The architectural protection itself is a structural underwriting input. Yalecrest’s National Register listing was finalized in 2007, and Salt Lake City’s local Historic Landmark Commission reviews exterior alterations. That regime makes tear-down redevelopment economically and procedurally difficult, which is part of why the district’s visual cohesion has held since the build-out concluded in 1940. Buyers underwriting Harvard-Yale homes are effectively buying a constrained-supply asset where the constraint is enforced by both federal designation and local overlay.
On the demand side, two largely uncorrelated buyer pools compete for inventory: University of Utah-affiliated professionals (faculty, physicians, researchers, graduate students) and 9th & 9th-oriented buyers drawn to walkable independent retail. Layered on top is the Rowland Hall demand stream — families on a multi-year private-school commitment — which tends to reduce turnover and lengthen hold periods. That diversification, more than any single price metric, is the durable investment thesis.
Schools & Future
Rowland Hall — founded in 1867 and one of the oldest independent schools in the Intermountain West — operates its Middle and Upper School at 843 Lincoln Street, a short drive west of Harvard-Yale, and its Lower and Beginning School at the McCarthey Campus on Guardsman Way. The school’s K-12 structure functions as a demand driver for Harvard-Yale because families committing in kindergarten typically anchor themselves geographically for the duration of the program.

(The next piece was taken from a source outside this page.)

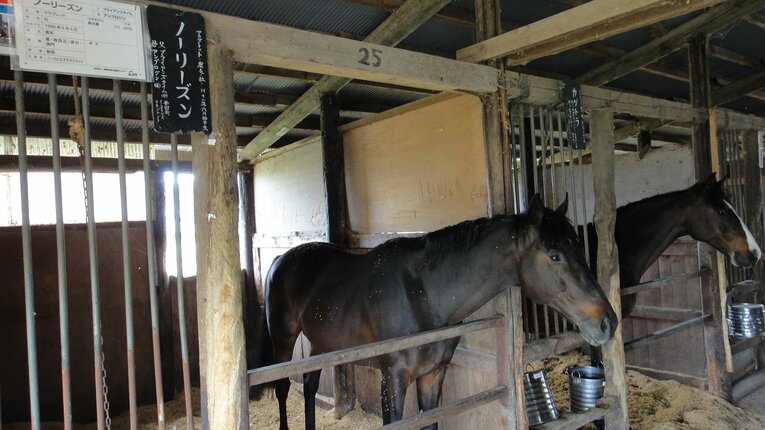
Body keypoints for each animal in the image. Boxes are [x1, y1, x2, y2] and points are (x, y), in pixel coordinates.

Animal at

Public-school students in Harvard-Yale are served by the Salt Lake City School District, with the East High School attendance area and East Bench elementary feeder schools being the relevant zones for most addresses (parents should verify current boundary assignments with the district, as zones can shift). East High is the comprehensive public option and has produced a long line of college-bound graduates.
The University of Utah’s ongoing investment in its Health Sciences campus — including continued expansion at Huntsman Cancer Institute and the Spencer Fox Eccles School of Medicine — is expected to deepen the pool of medical-professional buyers seeking walkable access to campus through the late 2020s. Harvard-Yale’s position roughly ten minutes on foot from the western campus edge makes it a direct beneficiary of that institutional growth.